*** Opening Stored data ***

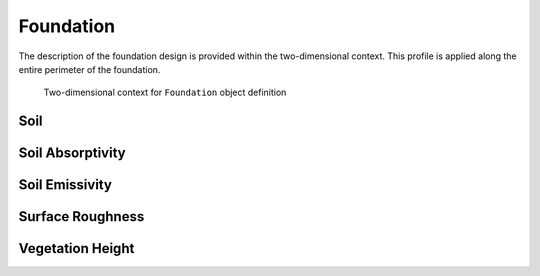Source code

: Foundation
==========

The description of the foundation design is provided within the two-dimensional context. This profile is applied along the entire perimeter of the foundation.

.. figure:: ./images/context.png
   :scale: 25 %

   Two-dimensional context for ``Foundation`` object definition

..


Soil
----


Soil Absorptivity
-----------------

Soil Emissivity
---------------

Surface Roughness
-----------------

Vegetation Height
-----------------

*** Closing Stored data ***

> **Exercise requirements**:
Return every line from the entries above that includes the word "dimensional".

> **Task solution**:
The description of the foundation design is provided within the two-dimensional context. This profile is applied along the entire perimeter of the foundation.
   Two-dimensional context for ``Foundation`` object definition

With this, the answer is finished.